Nonbuilding construction descended 9% in November to $138.3 billion (annual rate), due to a 21% decline for the public works categories as a group after a 21% hike in October. The miscellaneous public works category, which includes mass transit projects and site work, fell 57% after being lifted in October by the start of the $1.7 billion Mid-Coast Corridor Transit Project in San Diego CA. By contrast, the largest miscellaneous public works project entered as a November start was the $155 million Yerba Buena Island Redevelopment site work in San Francisco CA. Highway and bridge construction in November fell 16% after a strong October which included the $850 million State Highway 288 Tollway project in the Houston TX area. November’s highway and bridge construction, although weaker than October, did include the start of the $803 million U.S. 181 Harbor Bridge Replacement Project in Corpus Christi TX. The environmental public works categories in November were mixed, with water supply systems down 6%; sewer systems up 19%, and river/harbor development up 88% with the help of $747 million of site work for a marine container terminal in North Charleston SC. Running counter to the overall decline for public works construction in November was a 58% increase for the electric utility and gas plant category, boosted by the start of the $2.1 billion Elba Island Liquefaction Project in Savannah GA, which will enhance natural gas liquefaction and exporting capabilities at that location.

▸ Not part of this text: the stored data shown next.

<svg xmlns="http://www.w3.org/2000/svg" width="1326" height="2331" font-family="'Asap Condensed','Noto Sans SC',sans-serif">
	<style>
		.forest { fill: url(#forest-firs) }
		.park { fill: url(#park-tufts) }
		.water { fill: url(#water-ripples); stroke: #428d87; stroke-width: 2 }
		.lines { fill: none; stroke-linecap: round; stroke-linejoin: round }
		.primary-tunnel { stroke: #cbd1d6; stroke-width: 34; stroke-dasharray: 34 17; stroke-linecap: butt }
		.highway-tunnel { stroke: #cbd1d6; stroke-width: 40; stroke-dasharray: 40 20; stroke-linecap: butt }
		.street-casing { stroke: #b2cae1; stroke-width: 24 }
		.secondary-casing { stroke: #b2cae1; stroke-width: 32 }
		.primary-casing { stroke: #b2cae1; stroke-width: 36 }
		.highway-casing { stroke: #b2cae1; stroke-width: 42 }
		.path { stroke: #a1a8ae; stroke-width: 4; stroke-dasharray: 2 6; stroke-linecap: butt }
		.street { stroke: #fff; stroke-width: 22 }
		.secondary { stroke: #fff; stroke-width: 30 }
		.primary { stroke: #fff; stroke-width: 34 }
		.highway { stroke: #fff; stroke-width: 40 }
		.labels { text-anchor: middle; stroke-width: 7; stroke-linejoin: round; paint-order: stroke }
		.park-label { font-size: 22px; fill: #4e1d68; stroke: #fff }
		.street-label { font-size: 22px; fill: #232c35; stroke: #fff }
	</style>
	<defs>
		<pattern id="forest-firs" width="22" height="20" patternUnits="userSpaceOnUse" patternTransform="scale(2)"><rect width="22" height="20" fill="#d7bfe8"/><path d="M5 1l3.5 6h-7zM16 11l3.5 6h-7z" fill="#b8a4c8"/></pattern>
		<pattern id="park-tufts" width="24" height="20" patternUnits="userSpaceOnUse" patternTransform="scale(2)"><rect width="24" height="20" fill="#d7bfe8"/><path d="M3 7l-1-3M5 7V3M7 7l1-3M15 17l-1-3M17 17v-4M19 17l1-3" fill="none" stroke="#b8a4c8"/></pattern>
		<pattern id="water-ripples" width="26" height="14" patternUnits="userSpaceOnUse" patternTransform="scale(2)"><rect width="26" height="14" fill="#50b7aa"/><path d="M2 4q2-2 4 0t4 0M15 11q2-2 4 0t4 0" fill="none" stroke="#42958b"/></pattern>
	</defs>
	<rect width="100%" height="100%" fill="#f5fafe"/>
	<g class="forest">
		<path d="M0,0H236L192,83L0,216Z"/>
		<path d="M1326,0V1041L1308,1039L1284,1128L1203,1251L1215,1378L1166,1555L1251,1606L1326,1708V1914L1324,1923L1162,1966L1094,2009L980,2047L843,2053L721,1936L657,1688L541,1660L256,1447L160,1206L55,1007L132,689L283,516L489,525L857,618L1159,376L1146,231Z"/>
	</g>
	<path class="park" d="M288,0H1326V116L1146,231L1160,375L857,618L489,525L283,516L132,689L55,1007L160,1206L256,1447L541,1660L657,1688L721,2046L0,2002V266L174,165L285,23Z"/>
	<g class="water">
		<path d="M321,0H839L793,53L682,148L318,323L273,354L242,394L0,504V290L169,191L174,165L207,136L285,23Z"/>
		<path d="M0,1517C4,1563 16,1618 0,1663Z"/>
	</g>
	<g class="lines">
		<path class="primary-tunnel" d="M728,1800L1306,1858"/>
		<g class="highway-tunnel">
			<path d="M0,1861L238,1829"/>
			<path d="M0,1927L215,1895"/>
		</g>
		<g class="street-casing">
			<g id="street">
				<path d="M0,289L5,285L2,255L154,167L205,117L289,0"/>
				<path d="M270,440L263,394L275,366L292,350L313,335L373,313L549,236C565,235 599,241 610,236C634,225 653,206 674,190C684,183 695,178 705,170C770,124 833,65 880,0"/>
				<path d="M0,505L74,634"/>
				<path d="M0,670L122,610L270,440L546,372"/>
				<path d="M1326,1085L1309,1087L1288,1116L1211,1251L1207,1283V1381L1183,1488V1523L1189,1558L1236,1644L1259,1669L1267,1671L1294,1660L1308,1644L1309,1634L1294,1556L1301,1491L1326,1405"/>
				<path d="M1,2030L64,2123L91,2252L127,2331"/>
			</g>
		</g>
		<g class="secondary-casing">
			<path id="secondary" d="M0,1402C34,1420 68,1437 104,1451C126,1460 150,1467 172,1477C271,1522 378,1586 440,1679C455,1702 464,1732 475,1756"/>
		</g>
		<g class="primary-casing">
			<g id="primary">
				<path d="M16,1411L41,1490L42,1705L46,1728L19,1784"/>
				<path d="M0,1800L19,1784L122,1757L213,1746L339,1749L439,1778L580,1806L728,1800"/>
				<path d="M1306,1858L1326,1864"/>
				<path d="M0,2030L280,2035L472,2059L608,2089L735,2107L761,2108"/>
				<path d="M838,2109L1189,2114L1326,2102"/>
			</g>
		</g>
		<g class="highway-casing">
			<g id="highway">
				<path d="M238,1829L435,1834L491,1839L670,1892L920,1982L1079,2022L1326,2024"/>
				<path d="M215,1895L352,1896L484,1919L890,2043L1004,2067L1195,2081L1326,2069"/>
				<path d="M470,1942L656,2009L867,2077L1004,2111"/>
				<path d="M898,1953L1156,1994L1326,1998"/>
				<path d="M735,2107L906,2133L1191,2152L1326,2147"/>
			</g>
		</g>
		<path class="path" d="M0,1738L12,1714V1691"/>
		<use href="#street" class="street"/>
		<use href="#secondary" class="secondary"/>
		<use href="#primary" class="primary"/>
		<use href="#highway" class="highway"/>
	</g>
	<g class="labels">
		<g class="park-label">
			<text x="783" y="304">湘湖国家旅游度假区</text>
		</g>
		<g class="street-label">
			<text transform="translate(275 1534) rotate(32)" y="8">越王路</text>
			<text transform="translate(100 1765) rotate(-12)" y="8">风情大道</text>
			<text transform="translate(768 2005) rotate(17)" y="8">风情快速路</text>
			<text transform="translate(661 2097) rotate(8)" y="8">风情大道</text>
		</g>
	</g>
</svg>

During the first eleven months of 2016, nonbuilding construction was down 9% from the same period a year ago. The public works categories as a group retreated 3%, due primarily to a 13% drop for highway and bridge construction from the elevated amount reported in 2015. The other public works categories showed a varied year-to-date pattern – sewer systems, down 14%; river/harbor development, down 3%; water supply systems, up 1%; and miscellaneous public works, up 28% as the result of a greater dollar amount for pipeline and mass transit projects. The electric utility and gas plant category year-to-date dropped 23%, reflecting a sharp 67% decrease in the dollar amount of gas plant projects while the power-related portion of the category grew 17%.
The “no change” for total construction starts at the national level during the first eleven months of 2016 was the result of a mixed performance for total construction starts at the five-region level. Year-to-date total construction gains were reported in the West, up 10%; the South Atlantic, up 9%; and the Midwest, up 6%. Year-to-date total construction declines were reported in the Northeast, down 1%; and the South Central, down 17% which reflected that region’s comparison to last year which included the start of several massive liquefied natural gas export terminals.